The high-profile case involving former Nissan Motor Co. Chairman Carlos Ghosn — indicted on charges of aggravated breach of trust and underreporting his executive pay — will move to the judiciary stage when the court, prosecutors and his defense team begin pre-trial proceedings later this month to sort out the points of contention and evidence. Since Ghosn and his lawyers deny all of the charges filed against him, however, the proceedings are expected to take longer than anticipated, and it is now believed that the opening of the trial, which was earlier speculated to begin as early as this fall, will be delayed possibly into next year.

Ghosn has been indicted on charges that he underreported his remuneration by some ¥9 billion over eight years in the automaker’s annual financial reports and transferred some ¥1.8 billion in private investment losses to Nissan. He is also accused of misappropriating company money for personal use by having a Nissan subsidiary pay some ¥1.7 billion to a distributor in Oman, and siphoning off about ¥560 million from that amount and sending it to a Lebanese investment firm that he effectively controlled.

Since he has denied any wrongdoing, these charges will be contested in the trial. It will now be up to the court to determine whether Ghosn — who until his arrest last November led Nissan for 20 years after saving the major carmaker from the brink of collapse and headed the international auto alliance involving Mitsubishi Motors Corp. and France’s Renault SA — engaged in the alleged wrongdoing. If so, it will have to determine how and why he did these things and how Nissan — which is also under indictment over the underreporting of Ghosn’s executive pay — allowed its former charismatic leader to engage in the suspected acts for so long.
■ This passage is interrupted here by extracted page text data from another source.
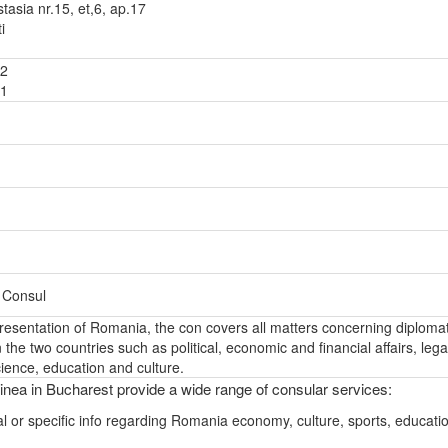
tasia nr.15, et,6, ap.17
i
92
81
– Consul
epresentation of Romania, the con covers all matters concerning diplomat
the two countries such as political, economic and financial affairs, lega
ience, education and culture.
nea in Bucharest provide a wide range of consular services:
l or specific info regarding Romania economy, culture, sports, educati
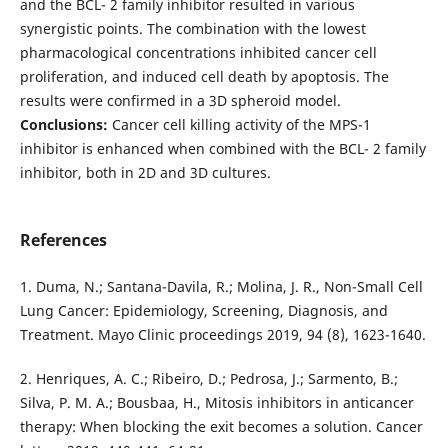
and the BCL- 2 family inhibitor resulted in various
synergistic points. The combination with the lowest
pharmacological concentrations inhibited cancer cell
proliferation, and induced cell death by apoptosis. The
results were confirmed in a 3D spheroid model.
Conclusions:
Cancer cell killing activity of the MPS-1
inhibitor is enhanced when combined with the BCL- 2 family
inhibitor, both in 2D and 3D cultures.
References
1. Duma, N.; Santana-Davila, R.; Molina, J. R., Non-Small Cell
Lung Cancer: Epidemiology, Screening, Diagnosis, and
Treatment. Mayo Clinic proceedings 2019, 94 (8), 1623-1640.
2. Henriques, A. C.; Ribeiro, D.; Pedrosa, J.; Sarmento, B.;
Silva, P. M. A.; Bousbaa, H., Mitosis inhibitors in anticancer
therapy: When blocking the exit becomes a solution. Cancer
Ghosn’s trial will also be the first case in which the charges established by prosecutors based on a plea bargain will be contested in court. The plea bargain system, introduced in Japan last June as a new tool for investigators to collect evidence, allows a suspect to strike a deal with prosecutors to cooperate with the investigation on an alleged accomplice in exchange for leniency or having his or her case dropped. In the investigation into Ghosn’s case, two former close aides to the accused reportedly reached a plea bargain with the special investigation squad of the Tokyo District Public Prosecutor’s Office, and Nissan itself is believed to have fully cooperated with the prosecutors in the probe.
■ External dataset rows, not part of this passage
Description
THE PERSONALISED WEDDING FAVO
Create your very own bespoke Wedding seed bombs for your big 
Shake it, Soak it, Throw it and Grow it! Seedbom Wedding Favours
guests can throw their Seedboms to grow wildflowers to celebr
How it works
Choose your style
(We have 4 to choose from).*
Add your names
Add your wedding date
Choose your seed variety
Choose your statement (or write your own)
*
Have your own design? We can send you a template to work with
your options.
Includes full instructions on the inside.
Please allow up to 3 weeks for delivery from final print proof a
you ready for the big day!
In its talks so far with the prosecutors and Ghosn’s defense team, the Tokyo District Court reportedly said that it intends to make a careful judgment on the credibility of the testimony of witnesses who agreed to the plea bargain. It is likely that in court Ghosn’s defense will challenge the objectivity of the testimonies of the former aides to the ex-chairman, who are said to have been persuaded by Nissan’s top management to enter a plea deal with the prosecutors. The trial should serve as a first real test of plea bargaining in Japan’s criminal justice system.

As the arrest of the top leader of the Renault-Nissan-Mitsubishi Motors alliance drew strong international attention, overseas media and experts highlighted what was widely criticized as “hostage justice” in which criminal suspects are placed under an extended detention, denied the presence of a lawyer during interrogations and often denied bail unless they have confessed to the charges. Following his arrest, Ghosn was placed under detention for 108 days until his release in March on bail of ¥1 billion — before he was arrested again in early April on a fresh warrant on the allegation of misappropriating the company funds paid to the Oman distributor — and was released late last month for the second time on a ¥500 million bail.

Whether or not its decision has been influenced by overseas criticism of the various practices in the Japanese criminal justice system, the Tokyo District Court in this case repeatedly turned down the prosecutors’ calls for extending Ghosn’s detention. Its decision to grant bail the first time was made even as the former Nissan chairman continued to deny the charges — although it was accompanied by conditions that restricted his use of personal computers and installed video monitors at the gate of his residence. When he was released on bail for the second time in late April, the court recognized the risk of Ghosn destroying evidence but reportedly put priority on averting a disadvantage on the part of the accused of not being able to sufficiently prepare for the trial due to protracted detention.

The Criminal Procedure Law stipulates that aside from considering the risk of escape or destruction of evidence, the court can grant bail to suspects or the accused in view of disadvantages in terms of their health, social life or defense. Whether these decisions by the court reflect the changes in its policy or made as an exception in response to the criticism against “hostage justice” needs to be closely watched.